Au Sénégal, nombreux sont les couples qui font face à l’infertilité. Une situation très mal vécue par les femmes au sein de leur ménage car elles font objet de moqueries et de jugements par leur entourage.

L’infertilité se définit comme cette incapacité qu’une femme a de mettre au monde un enfant dans de bonnes conditions, après douze mois de rapports réguliers sans contraception. L’infertilité peut toucher la femme comme l’homme, un fait que semble ignorer beaucoup de personnes qui pointent du doigt les femmes.

Au Sénégal, 10 à 15 pour cent des couples se font consulter pour infertilité ; également, les femmes se consultent plus tard. Une situation qui n’est pas sans conséquence parce qu’il y a le problème de l’âge, principale gêne dans le domaine de l’infertilité.

Aujourd’hui, une femme de 20 ans a beaucoup plus de chances de grossesse qu’une femme de 40 ans. Il est donc conseiller de se faire consulter tôt.

Cette dame nous raconte son histoire sans tabou ; elle nous confie : « Je me suis marié à 17 ans ; maintenant j’en ai 35 et je n’arrive toujours pas à avoir un enfant. Mon couple a connu des hauts et des bas, je me suis fait insulter par ma belle-famille qui a poussé mon mari à épouser une deuxième femme. Ce cauchemar, je le vis au jour le jour tout en sachant très bien que le fait de ne pas concevoir un enfant venait de mon mari. Au début,  je ne pensais même pas aller faire une consultation à l’hôpital, j’allais voir les marabouts qui me donnaient toutes sortes de médicaments car je pensais que le problème venait de moi. Mais c’est après plusieurs tentatives que j’ai décidé enfin de me faire consulter  auprès d’un gynécologue qui m’a fait savoir que tout allait bien et que le problème pouvait se situer au niveau de mon mari. »

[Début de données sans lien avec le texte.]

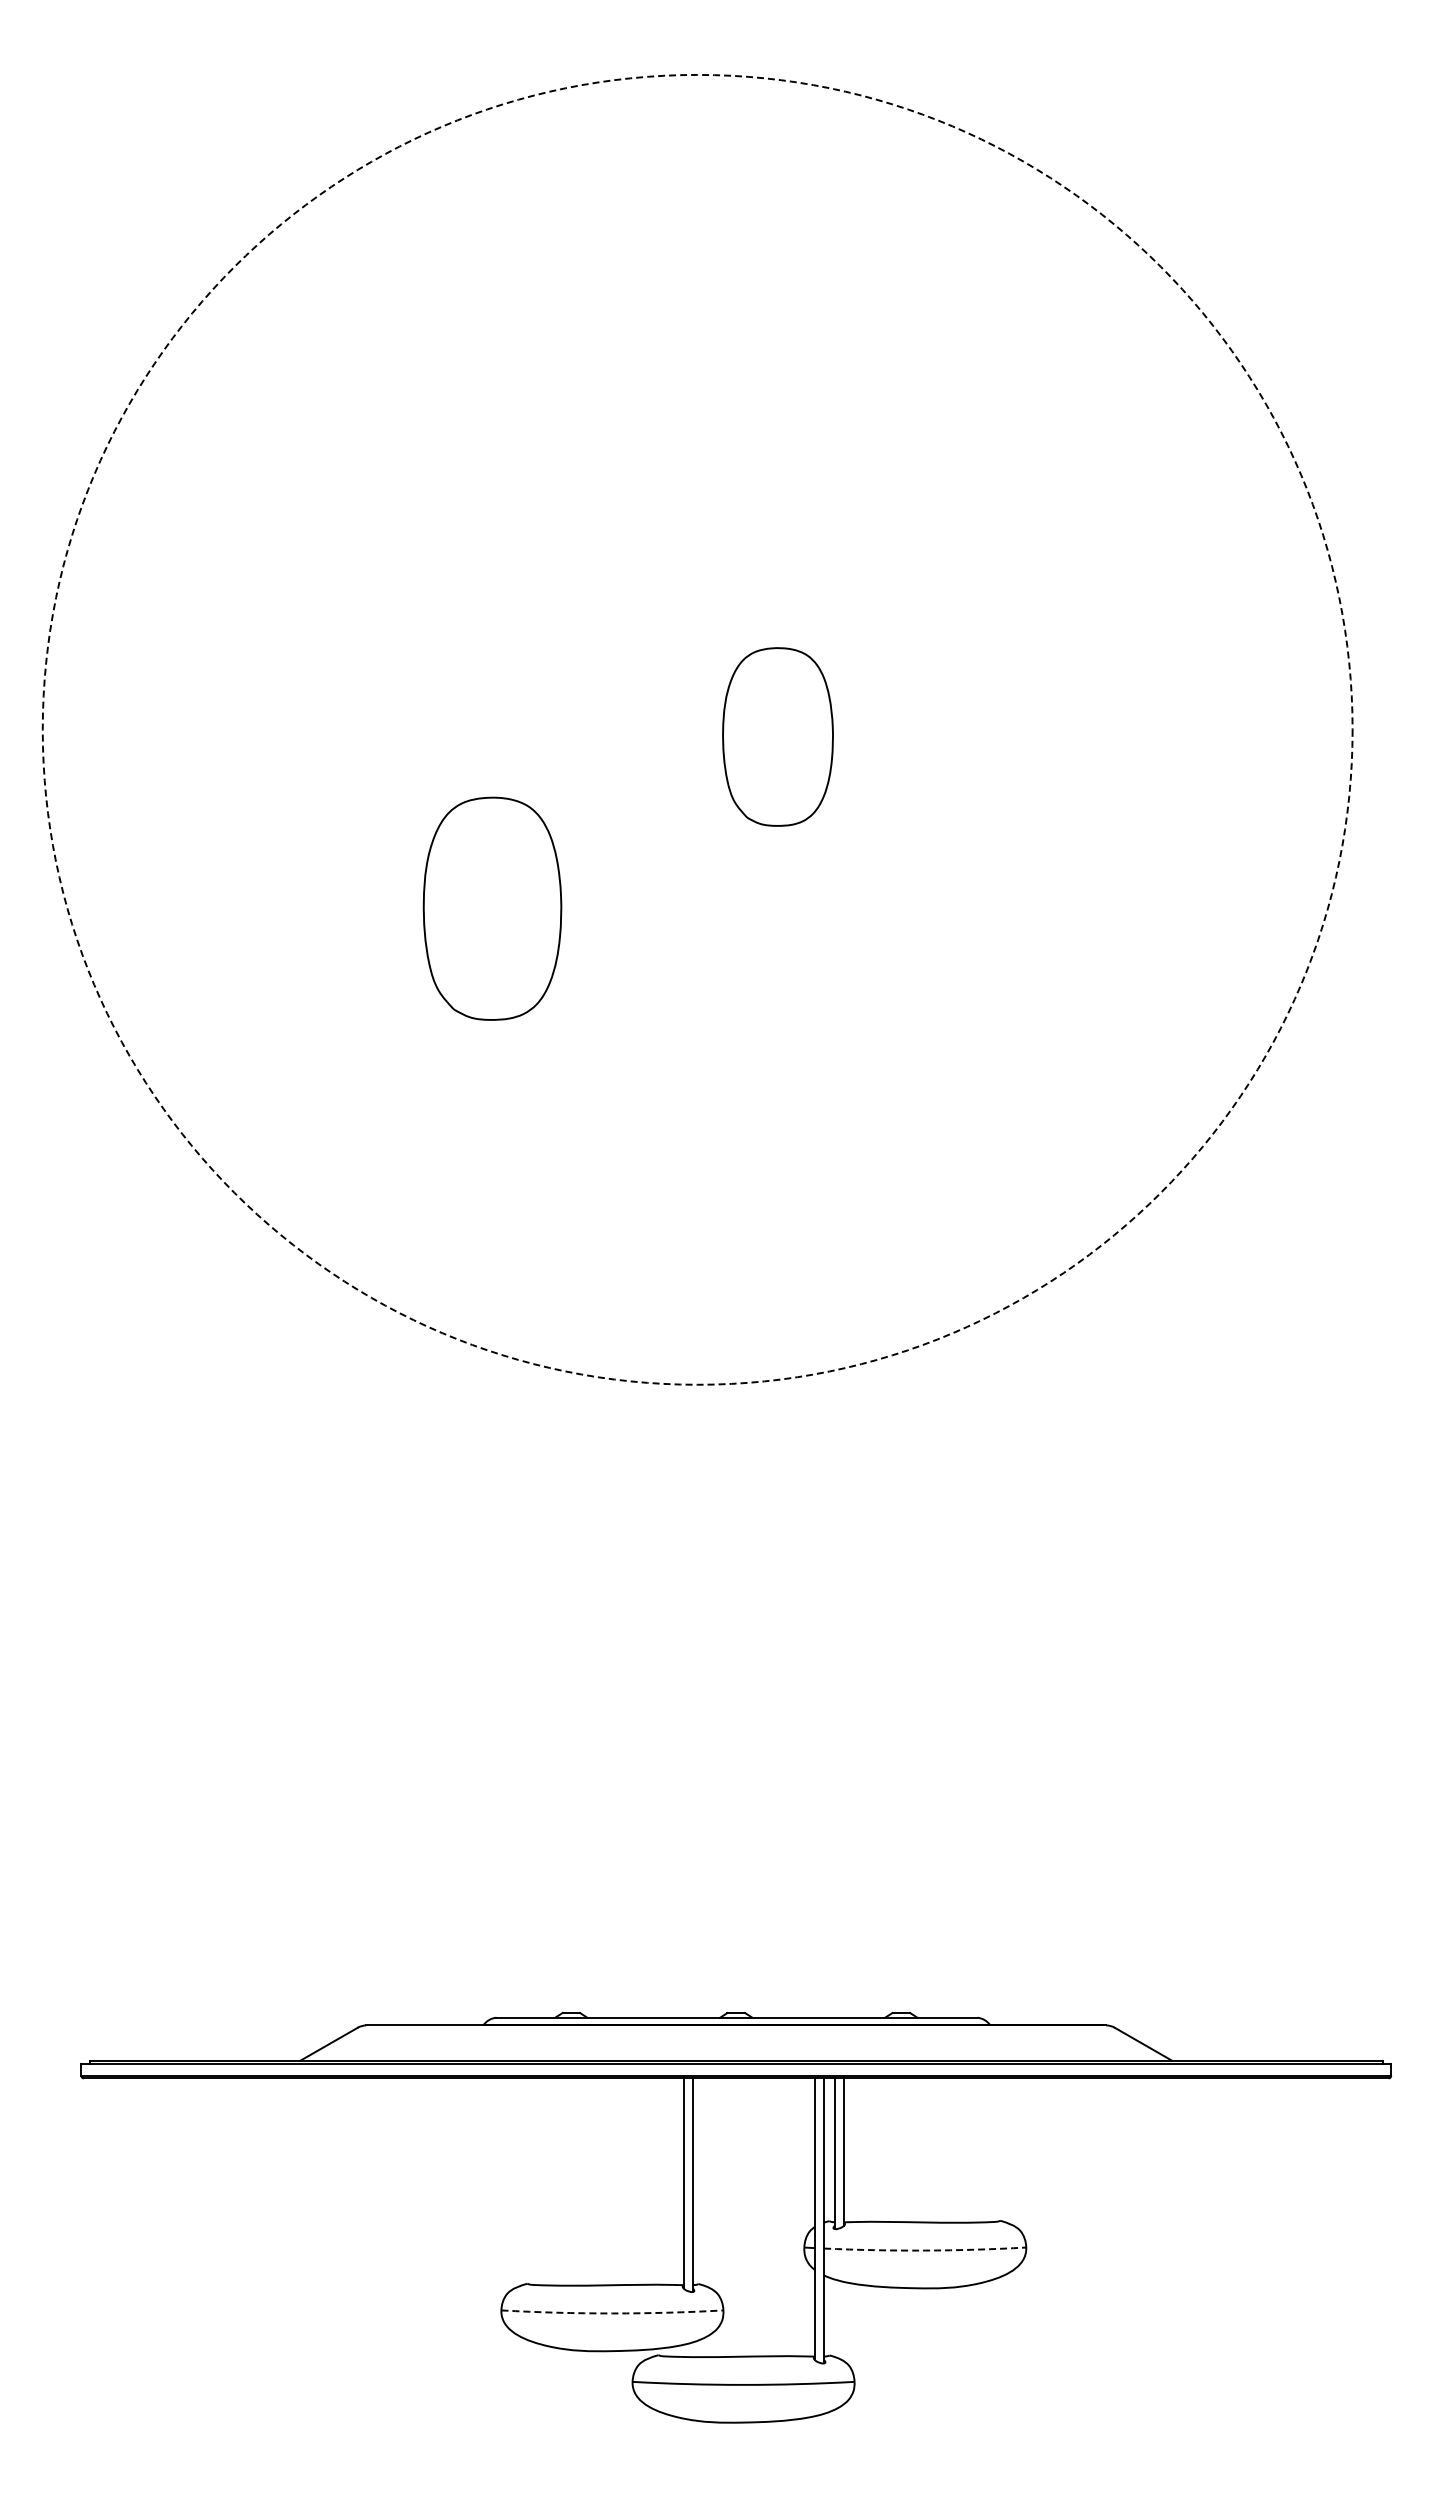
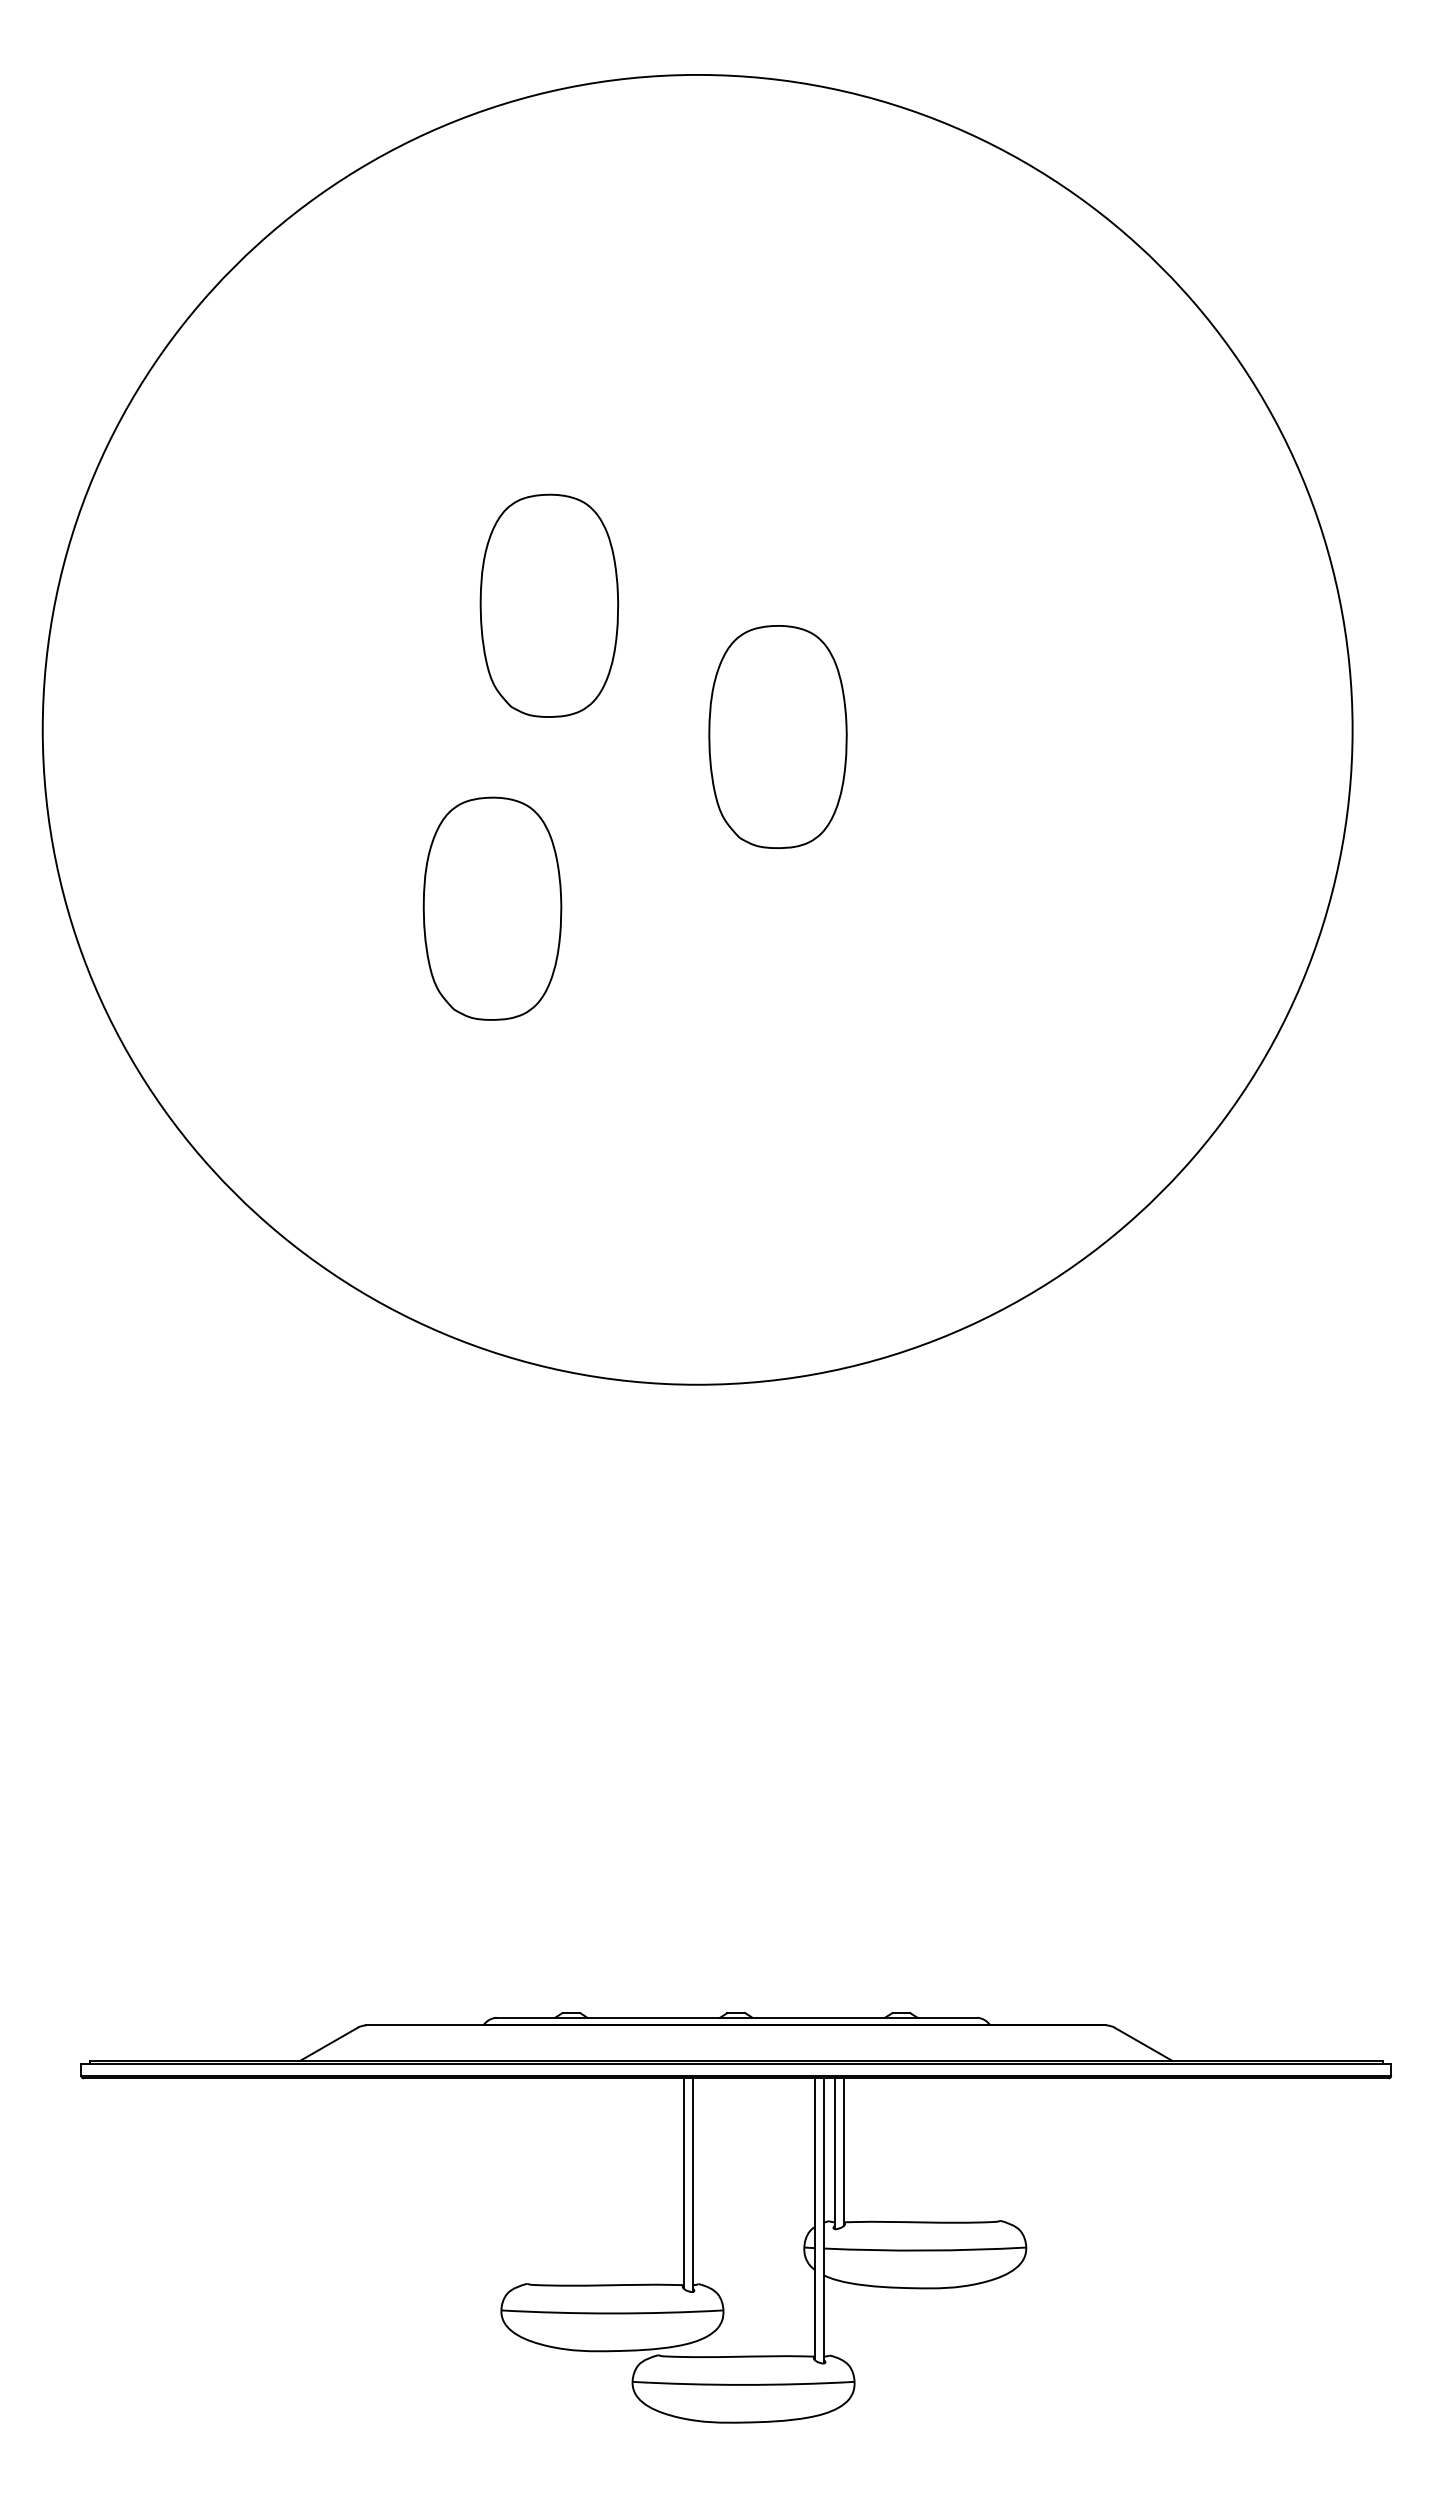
part at (549, 605): none -> present
circle at (697, 729): dashed -> solid
part at (777, 736) size: 112x180 px -> 140x224 px
arc at (925, 2250): dashed -> solid
arc at (612, 2313): dashed -> solid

Elle poursuit toujours : « J’ai alors convaincu mon mari d’aller se faire consulter. Une fois chez le gynéco, il lui a fait savoir qu’il était la source de mon infertilité. Depuis lors je suis dans un dilemme. Je regrette de ne pas partir me faire consulter plus tôt : peut-être je n’en serais  pas là ».

L’infertilité occupe aussi les hommes. Plusieurs causes d’infertilité dans un couple ont une origine masculine. Si les femmes sont les premières à être pointées du doigt  quand l’enfant se fait attendre, il est aussi conseillé aux hommes de se faire consulter pour détecter le problème.

Au Sénégal, il existe un fait réel avec cette situation. Elles sont nombreuses les femmes qui cherchent une solution à leur problème en s’adressant d’abord à leurs proches qui leur conseillent d’aller vers des marabouts. « Beaucoup de familles évoquent des causes surnaturelles, et amènent leurs filles vers des marabouts avant même de penser  à se rendre chez un spécialiste »,  témoigne K. Ndiaye.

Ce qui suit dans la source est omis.